S4, extracting a named entity in the objection information, constructing a target entity triple by taking the objection type as an entity, the named entity as an attribute and a numerical value corresponding to the named entity, and traversing a preset knowledge graph by taking the target entity triple as a key element to obtain a plurality of candidate entity triples related to the objection information;
specifically, the named entity (named entity) is a name of a person, a name of an organization, a name of a place, and other entities identified by names. The named entity in the objection message is the body of the issued action or a noun before and after the adjective. Such as: the child plays the game too long and the named entity in this piece of objection is "child".
There are two general ways to construct triples in a knowledge graph, one is < entity, relationship, entity >, and the other is < entity, attribute value >, where the former represents the relationship between two entities, and the latter represents the attribute relationship inside the entities. Triples may be stored via graph databases, such as open source NEO4J, jena, queried using the cypher, sparsl language, respectively. When the knowledge graph is traversed, the attribute values in the triples can be used as connection points, and the attributes in the triples can also be used as the connection points of the triples.
S5, extracting the candidate answers in the candidate entity triples, scoring the candidate answers to obtain a scoring result, and determining an expected result corresponding to the objection information according to the scoring result.

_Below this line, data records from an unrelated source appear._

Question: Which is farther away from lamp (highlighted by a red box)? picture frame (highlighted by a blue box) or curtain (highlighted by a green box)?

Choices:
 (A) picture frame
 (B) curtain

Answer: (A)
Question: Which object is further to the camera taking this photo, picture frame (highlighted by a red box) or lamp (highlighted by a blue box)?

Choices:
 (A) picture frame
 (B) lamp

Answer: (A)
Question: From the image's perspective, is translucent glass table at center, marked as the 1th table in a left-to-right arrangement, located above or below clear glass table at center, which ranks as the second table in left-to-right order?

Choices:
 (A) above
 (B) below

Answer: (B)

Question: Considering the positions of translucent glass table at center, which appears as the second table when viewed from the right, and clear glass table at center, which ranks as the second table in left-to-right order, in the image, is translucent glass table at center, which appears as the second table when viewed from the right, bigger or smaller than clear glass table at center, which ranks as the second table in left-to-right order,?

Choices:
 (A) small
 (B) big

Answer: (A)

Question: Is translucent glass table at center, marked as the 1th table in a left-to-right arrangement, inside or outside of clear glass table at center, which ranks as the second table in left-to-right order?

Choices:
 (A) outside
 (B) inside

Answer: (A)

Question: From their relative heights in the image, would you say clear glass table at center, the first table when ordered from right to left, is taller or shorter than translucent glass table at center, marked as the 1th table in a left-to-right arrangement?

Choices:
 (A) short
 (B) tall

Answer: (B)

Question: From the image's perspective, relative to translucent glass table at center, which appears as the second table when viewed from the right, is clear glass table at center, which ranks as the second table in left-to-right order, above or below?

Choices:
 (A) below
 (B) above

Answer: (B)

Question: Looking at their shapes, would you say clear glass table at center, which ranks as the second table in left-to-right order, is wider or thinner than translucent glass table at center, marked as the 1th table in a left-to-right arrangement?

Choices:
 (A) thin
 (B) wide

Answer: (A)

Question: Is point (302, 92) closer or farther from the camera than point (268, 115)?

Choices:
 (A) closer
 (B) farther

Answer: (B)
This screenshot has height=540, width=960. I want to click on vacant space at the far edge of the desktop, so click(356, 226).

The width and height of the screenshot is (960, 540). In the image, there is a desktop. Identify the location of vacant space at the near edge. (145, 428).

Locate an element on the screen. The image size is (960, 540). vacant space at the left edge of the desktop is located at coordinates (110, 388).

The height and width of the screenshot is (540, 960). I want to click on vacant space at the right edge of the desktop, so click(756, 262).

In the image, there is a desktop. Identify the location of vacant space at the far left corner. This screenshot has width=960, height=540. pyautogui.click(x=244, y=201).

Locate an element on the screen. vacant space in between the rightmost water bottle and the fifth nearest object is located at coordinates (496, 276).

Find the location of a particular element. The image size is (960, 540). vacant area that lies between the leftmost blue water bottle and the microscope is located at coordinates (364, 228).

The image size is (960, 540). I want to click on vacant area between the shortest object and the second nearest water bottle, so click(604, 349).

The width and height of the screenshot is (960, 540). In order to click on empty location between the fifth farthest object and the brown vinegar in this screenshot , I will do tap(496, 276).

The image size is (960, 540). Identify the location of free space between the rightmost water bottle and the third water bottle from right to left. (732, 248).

Specifically, when scoring is performed, a machine learning regression prediction algorithm can be used for scoring, a GBM training set is established, a GBM regression model is trained by the GBM training set, and then the trained GBM regression model is used for classifying and scoring candidate answers. And according to the scoring result, taking the candidate answer with the highest score as an expected result corresponding to the objection information. Manual review can be performed on the identified expected results to determine the accuracy of the results.
In the embodiment, the feedback information of the user is effectively analyzed by adopting a triple mode of { entity, attribute and attribute value }, so that the technical problem that the intelligent assistant cannot quickly and accurately answer the question due to the limited deep learning content is solved.

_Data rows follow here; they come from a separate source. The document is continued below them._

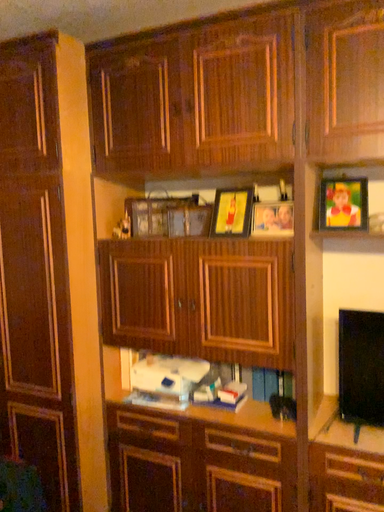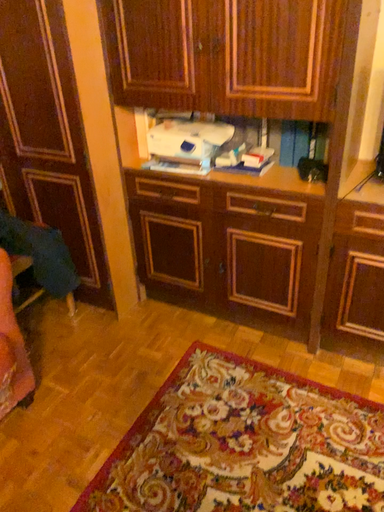
Question: Which way did the camera rotate in the video?

Choices:
 (A) rotated upward
 (B) rotated downward

Answer: (B)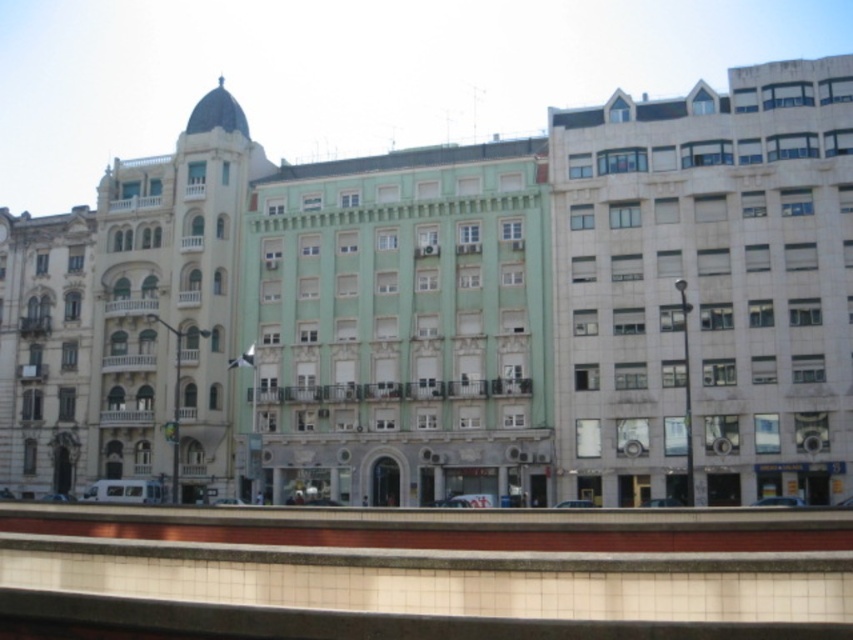
Based on the scene description, what are the coordinates of the white marble building at right?

The white marble building at right is located at coordinates point [706,289].

You are an urban planner evaluating building widths for a renovation project. You observe the green stone building at center and the matte gray building at left. Which building has a greater width according to the scene?

The green stone building at center has a greater width than the matte gray building at left as stated in the description.

From the picture: You are an architect planning to place a new sculpture between the white marble building at right and the beige stone building at left. Which building should the sculpture be closer to if you want it to appear proportionally balanced with both structures?

The sculpture should be closer to the white marble building at right because it is smaller than the beige stone building at left, creating a balanced visual weight.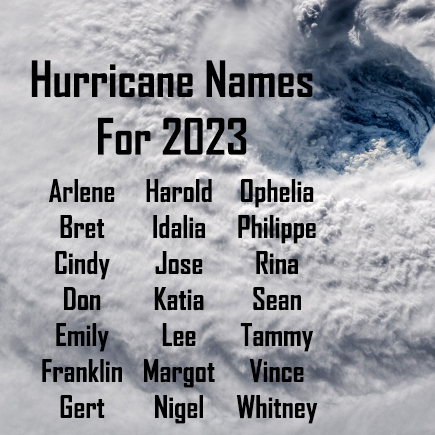
Locate an element on the screen. The image size is (435, 435). poster is located at coordinates (334, 291).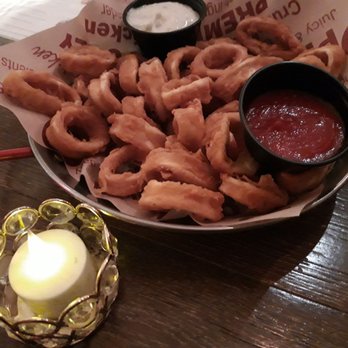
Find the location of a particular element. The width and height of the screenshot is (348, 348). silver bowl is located at coordinates (139, 222).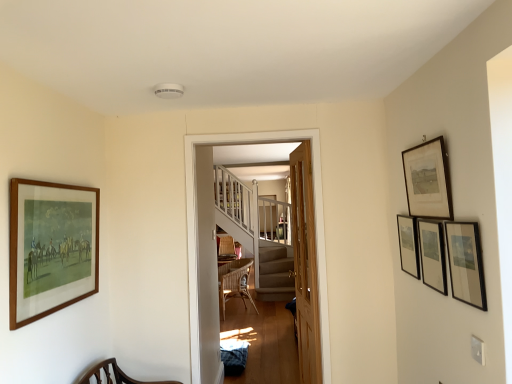
Where is `free spot above wooden staircase at center (from a real-world perspective)`? The image size is (512, 384). free spot above wooden staircase at center (from a real-world perspective) is located at coordinates (256, 129).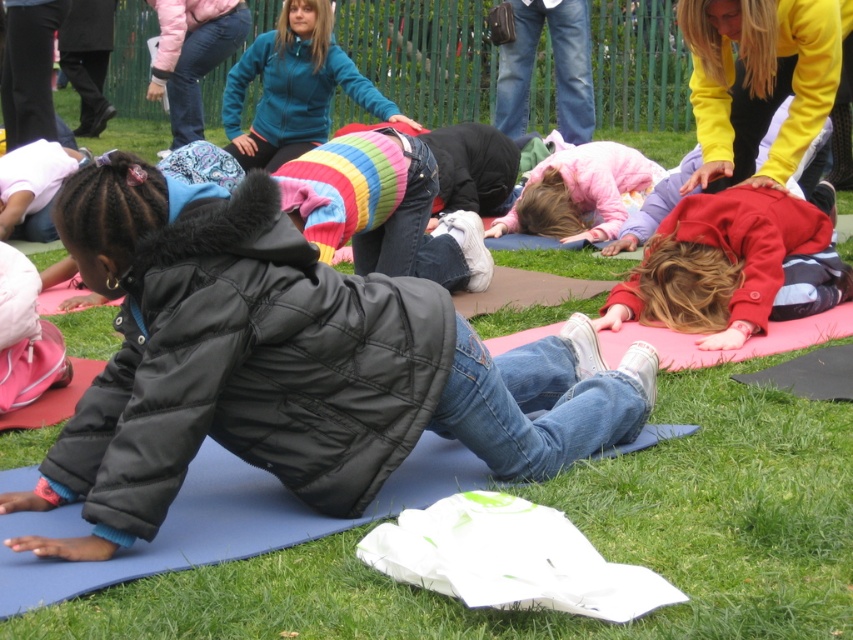
Question: From the image, what is the correct spatial relationship of black quilted jacket at center in relation to striped sweater at center?

Choices:
 (A) below
 (B) above

Answer: (A)

Question: Which object is the closest to the striped sweater at center?

Choices:
 (A) red matte jacket at lower right
 (B) matte black jacket at lower left

Answer: (A)

Question: Among these points, which one is nearest to the camera?

Choices:
 (A) (654, 310)
 (B) (21, 330)

Answer: (B)

Question: Among these objects, which one is nearest to the camera?

Choices:
 (A) black quilted jacket at center
 (B) matte black jacket at lower left
 (C) red matte jacket at lower right
 (D) striped sweater at center

Answer: (A)

Question: Is striped sweater at center above pink fleece jacket at center?

Choices:
 (A) no
 (B) yes

Answer: (B)

Question: Is red matte jacket at lower right thinner than pink fleece jacket at center?

Choices:
 (A) no
 (B) yes

Answer: (A)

Fig. 2 is a schematic diagram of an information identification process in a knowledge-graph-based information analysis method according to an embodiment of the present application, where as shown in the figure, the determining whether the feedback information is consistent with an expected result includes:
s21, performing word vector conversion on the feedback information and the expected result to generate a feedback information word vector and an expected result word vector;
specifically, a Word vector conversion tool which can be used for Word vector conversion is a Word2vec or BERT model, and when the Word vector conversion tool is used for Word vector conversion, dimension reduction operation can be performed to convert a multi-dimensional Word vector into a two-dimensional Word vector so as to compare similarity.
S22, calculating the similarity between the feedback word vector and the expected result word vector, if the similarity is larger than a preset similarity threshold, determining that the feedback information is consistent with the expected result, otherwise, determining that the feedback information is inconsistent with the expected result.

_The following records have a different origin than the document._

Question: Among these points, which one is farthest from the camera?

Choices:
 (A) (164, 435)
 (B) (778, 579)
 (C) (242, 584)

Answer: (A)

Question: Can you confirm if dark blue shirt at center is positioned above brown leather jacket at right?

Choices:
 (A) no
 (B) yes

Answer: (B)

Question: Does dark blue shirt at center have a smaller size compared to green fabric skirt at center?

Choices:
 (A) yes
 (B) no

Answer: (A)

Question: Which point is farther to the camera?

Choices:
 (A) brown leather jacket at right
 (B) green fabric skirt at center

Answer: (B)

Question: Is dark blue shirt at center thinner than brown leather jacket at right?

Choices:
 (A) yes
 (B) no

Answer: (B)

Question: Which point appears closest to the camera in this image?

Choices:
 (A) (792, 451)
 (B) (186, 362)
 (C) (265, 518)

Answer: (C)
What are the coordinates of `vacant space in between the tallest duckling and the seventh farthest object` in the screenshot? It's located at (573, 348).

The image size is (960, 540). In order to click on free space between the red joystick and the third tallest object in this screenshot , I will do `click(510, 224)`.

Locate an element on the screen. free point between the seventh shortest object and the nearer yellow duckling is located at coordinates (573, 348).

Specifically, during similarity calculation, a mode of performing product operation on two word vectors may be adopted, if a matrix eigenvalue obtained after product operation is 0, the two word vectors are completely consistent, if the eigenvalue is less than 1, the actual numerical value is used as a numerical value of the similarity, and if the eigenvalue is greater than 1, a decimal part is reserved as the numerical value of the similarity.
According to the method and the device, the feedback information is effectively classified, so that the objection information is quickly obtained, analysis is conveniently performed on the objection information, and the data volume needing to be analyzed is reduced.
In one embodiment, the extracting named entities in the objection information includes:
performing word vector conversion on the objection information to obtain an objection information word vector;
specifically, the Word vector conversion may use Word2vec or other Word vector conversion models to perform the embedded conversion.
Inputting the dissimilarity information word vector into a preset conditional random field model to generate an initial recognition result;
among them, Conditional Random Fields (CRFs) are discriminant probability models, which are used to label or analyze sequence data, such as natural language characters or biological sequences. The conditional random field is a conditional probability distribution model P (Y | X) representing a markov random field of another set of output random variables Y given a set of input random variables X, i.e., the CRF is characterized by assuming that the output random variables constitute a markov random field. Conditional random fields can be viewed as a generalization of the maximum entropy markov model over the labeling problem.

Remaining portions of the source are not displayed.